The main difference? I think family situations were most of it. Nobody close to me acted like there was anything wrong with me at all until–in one fell swoop–my biodad’s mental state deteriorated into angry abusiveness, I hit Radford schools, and I suddenly had to spend a lot of time with my emotionally abusive grandmother. (It would have been pretty rich if my family had perceived me as odd.) OTOH, E.’s mother had been at it all the time. Her mom comes from the kind of planter-class Southern family I’m glad mine does not resemble, and she obviously never measured up–the sort that disowned her for years after she married a New York Jewish autie.** E.’s mom’s epilepsy was even supposed to be some deep, dark secret. E. certainly never measured up, and her mother hardly hid it. She tried to break up our friendship multiple times. I think my mom was spot on, not even knowing we were both auties, in saying that E.’s mother was embarrassed by the contrast–wishing E. were more like me on the surface–especially since she saw me as of a lower social class. She was very controlling, and kept E. from getting the support I’m sure her dad’s family would have gladly provided. Oddly, E. felt closer to her mom than to her dad, who supported her unconditionally (and who seemed to think I was a good influence, incidentally–we clicked). It got so that E. would come to my house to get hugged by my mother, and cry. Apparently she did that when she dropped by in ’97, when I was gone.

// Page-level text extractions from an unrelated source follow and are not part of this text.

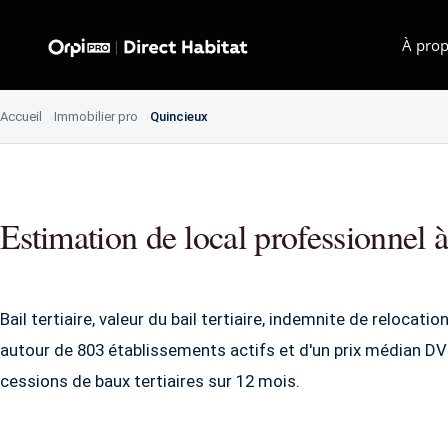
À prop
Accueil
Immobilier pro
Quincieux
Estimation de local professionnel 
Bail tertiaire, valeur du bail tertiaire, indemnite de relocat
autour de 803 établissements actifs et d'un prix médian D
cessions de baux tertiaires sur 12 mois.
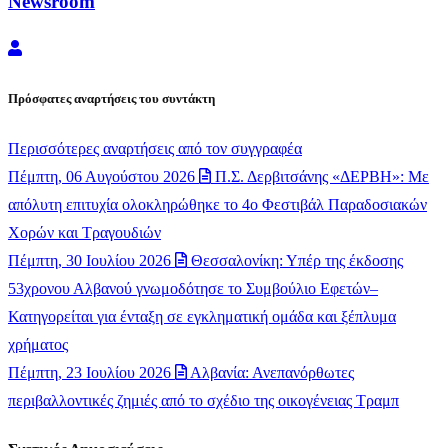
Newsroom
Newsroom
Πρόσφατες αναρτήσεις του συντάκτη
Περισσότερες αναρτήσεις από τον συγγραφέα
Πέμπτη, 06 Αυγούστου 2026
Π.Σ. Δερβιτσάνης «ΔΕΡΒΗ»: Με
απόλυτη επιτυχία ολοκληρώθηκε το 4ο Φεστιβάλ Παραδοσιακών
Χορών και Τραγουδιών
Πέμπτη, 30 Ιουλίου 2026
Θεσσαλονίκη: Υπέρ της έκδοσης
53χρονου Αλβανού γνωμοδότησε το Συμβούλιο Εφετών–
Κατηγορείται για ένταξη σε εγκληματική ομάδα και ξέπλυμα
χρήματος
Πέμπτη, 23 Ιουλίου 2026
Αλβανία: Ανεπανόρθωτες
περιβαλλοντικές ζημιές από το σχέδιο της οικογένειας Τραμπ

Yeah, I’ve occasionally considered trying to look E. up, but haven’t been sure how to go about it. (If I got determined, I would figure something out.) Even more, I would be surprised if her situation were one I could help much, by now. I can’t imagine it’s good at all, but sometimes I do want to find out what’s going on, and try my damnedest to help. Unfortunately, I have trouble imagining that E. is not still dealing with a lot of pain and fear.
Returning to what started me off on this train of thought, I guess I’d have to offer the RHCP’s “Fight Like A Brave” as a musical counterpoint, back then. “Desecration Smile” is probably closer to it these days. “Serenaded by the terror bird,” indeed.

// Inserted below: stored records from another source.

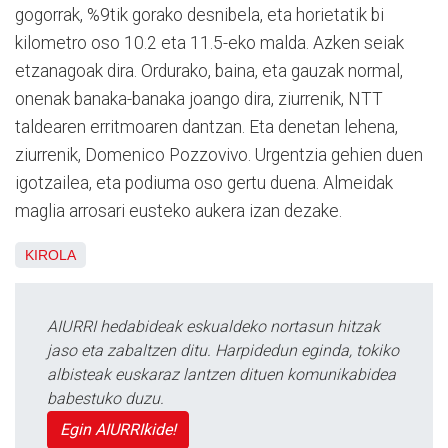
gogorrak, %9tik gorako desnibela, eta horietatik bi
kilometro oso 10.2 eta 11.5-eko malda. Azken seiak
etzanagoak dira. Ordurako, baina, eta gauzak normal,
onenak banaka-banaka joango dira, ziurrenik, NTT
taldearen erritmoaren dantzan. Eta denetan lehena,
ziurrenik, Domenico Pozzovivo. Urgentzia gehien duen
igotzailea, eta podiuma oso gertu duena. Almeidak
maglia arrosari eusteko aukera izan dezake.
KIROLA
AIURRI hedabideak eskualdeko nortasun hitzak
jaso eta zabaltzen ditu. Harpidedun eginda, tokiko
albisteak euskaraz lantzen dituen komunikabidea
babestuko duzu.
Egin AIURRIkide!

* Another friend, and especially her mother who was my teacher in one of the hellholes, deserve volumes of their own for their support. Mrs. B. made it obvious that anybody remotely sane would crack under the pressure I was experiencing, and that I was getting an extremely raw deal. Mrs. B. helped keep me vaguely sane, and I’d like to thank her. Too few people show that level of compassion, while she makes it a way of life.
** Rather amusingly, by contrast, my mom apparently was set to marry a guy whose family had escaped the Holocaust to Ecuador, until his mother broke things up. Not only was my mom distressingly American middle class, if he wanted to marry somebody who looked like that (*sniff*), there’s plenty of Indio trash in Quito. (Yep, she didn’t realize Mom, standing right there, was fluent in Spanish. Then she switched to French.) She married my biodad on the rebound.